=== WORK TASK ===
In the forum thread, rewrite the part that opens with the words "I have a group" and closes with "be greatly appreciated.", renaming "girls" to "does" throughout.
Segment Start: SUPPLIED PASSAGE
# advice for future needed



## 00aqualife00 (Jun 23, 2014)

I have a group of three girls and plan to breed at least one of them in the future once they are old enough.
Basically I'm looking for how to figure out what would be best to pair them with variety wise? I've been trying go figure out exactly what they are but am getting a bit confused .
I don't have any bucks yet , was thinking of trying to find someone who would loan one out 
Here are the girls any help would be greatly appreciated.


----------



## SarahC (Oct 3, 2008)

a nice long haired buck :?: since at least two of them are long haired.


----------



## 00aqualife00 (Jun 23, 2014)

I was thinking of breeding one of the longhaired girls.. What about colour ? can they be paired with any or do I need to find a certain variety?


----------



## SarahC (Oct 3, 2008)
Segment End: SUPPLIED PASSAGE
Segment Start: PROVIDED DATA
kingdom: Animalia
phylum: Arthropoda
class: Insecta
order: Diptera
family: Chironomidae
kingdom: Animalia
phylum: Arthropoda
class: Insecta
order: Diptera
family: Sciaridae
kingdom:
Segment End: PROVIDED DATA
Segment Start: PROVIDED DATA
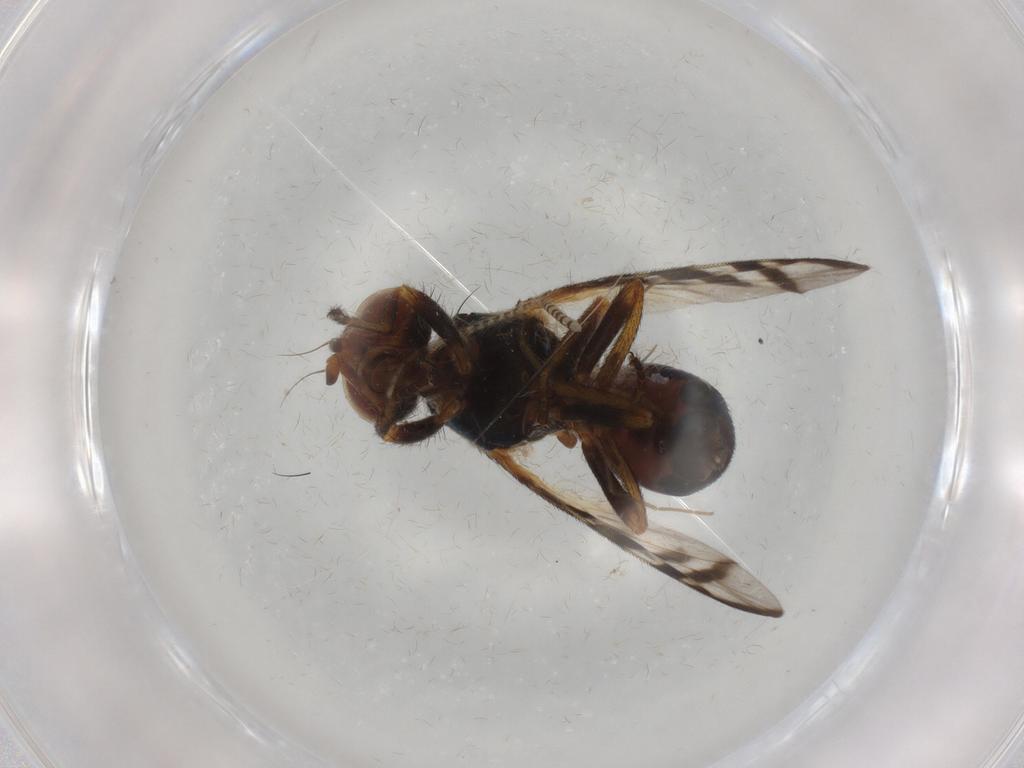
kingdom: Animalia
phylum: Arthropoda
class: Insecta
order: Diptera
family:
Segment End: PROVIDED DATA
Segment Start: PROVIDED DATA
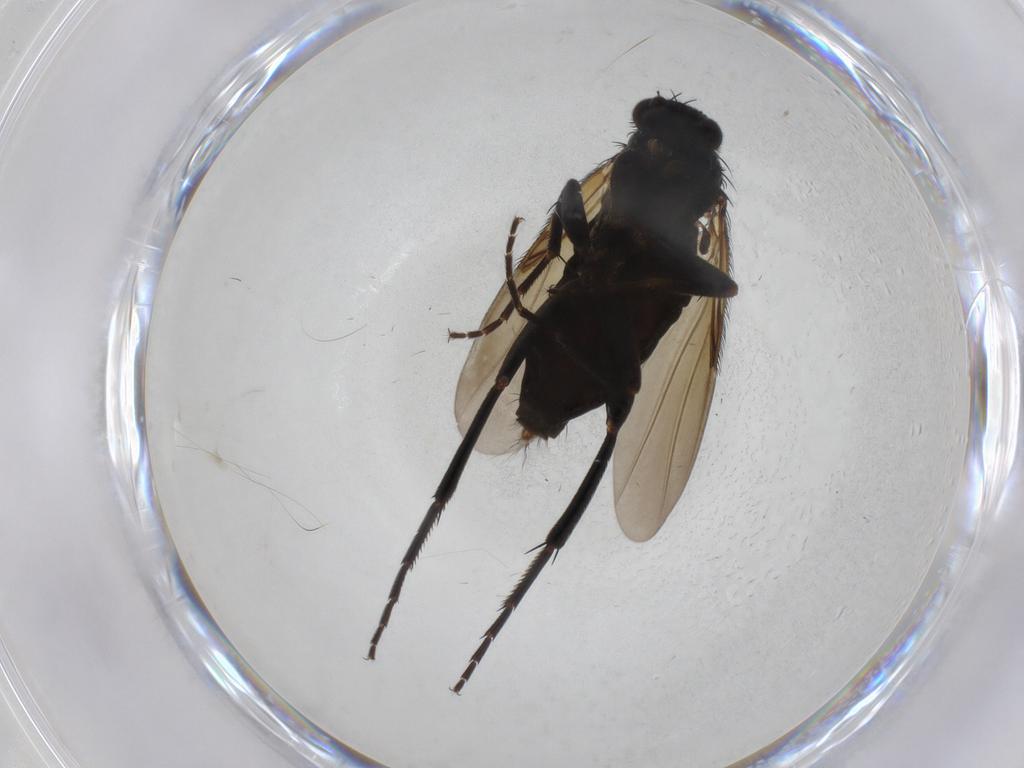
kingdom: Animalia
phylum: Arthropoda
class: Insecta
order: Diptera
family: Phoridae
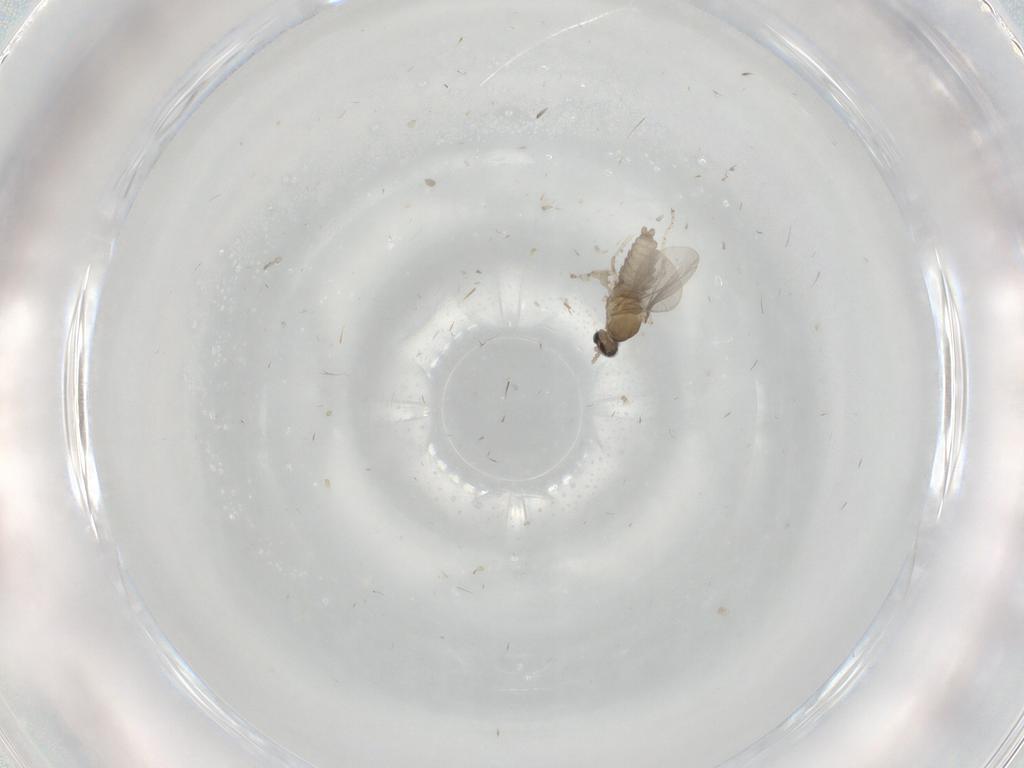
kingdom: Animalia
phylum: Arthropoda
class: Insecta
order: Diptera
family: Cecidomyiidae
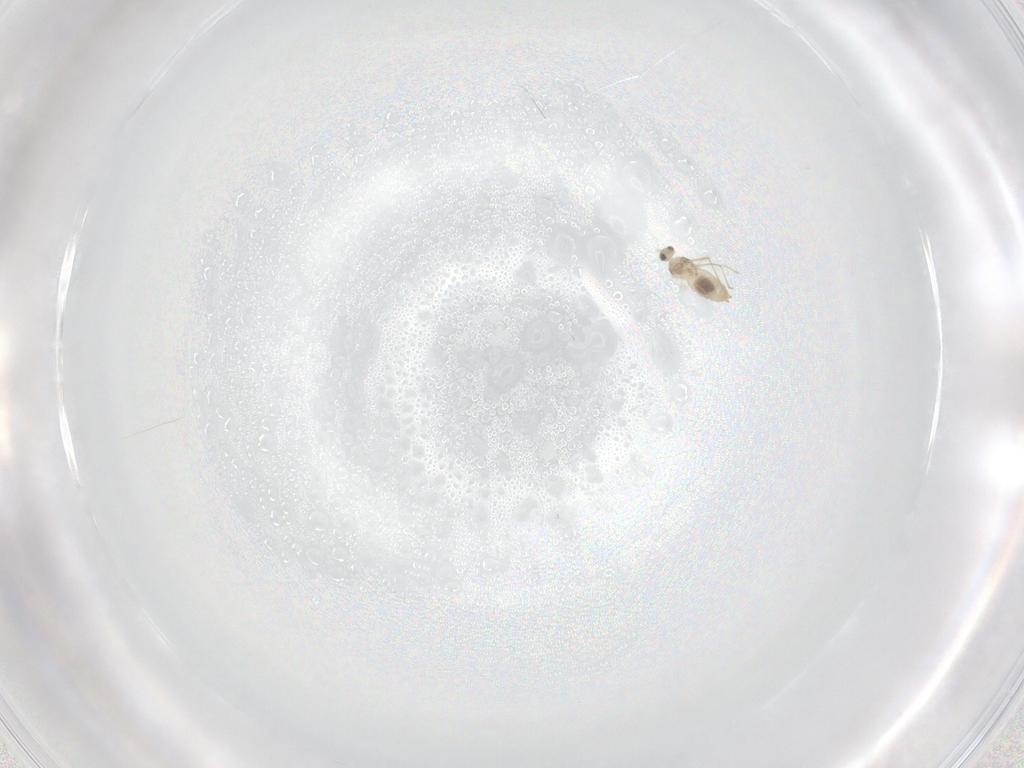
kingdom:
Segment End: PROVIDED DATA
=== RESULT OF THIS TASK ===
I have a group of three does and plan to breed at least one of them in the future once they are old enough.
Basically I'm looking for how to figure out what would be best to pair them with variety wise? I've been trying go figure out exactly what they are but am getting a bit confused .
I don't have any bucks yet , was thinking of trying to find someone who would loan one out 
Here are the does any help would be greatly appreciated.